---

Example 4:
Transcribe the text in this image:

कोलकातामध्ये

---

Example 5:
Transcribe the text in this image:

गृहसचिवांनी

........

→ **ABOUT THIS TASK**: All of the entries are to be transcribed exactly.

→ **RESULT**:
---

Example 4:
Transcribe the text in this image:

कोलकातामध्ये

---

Example 5:
Transcribe the text in this image:

गृहसचिवांनी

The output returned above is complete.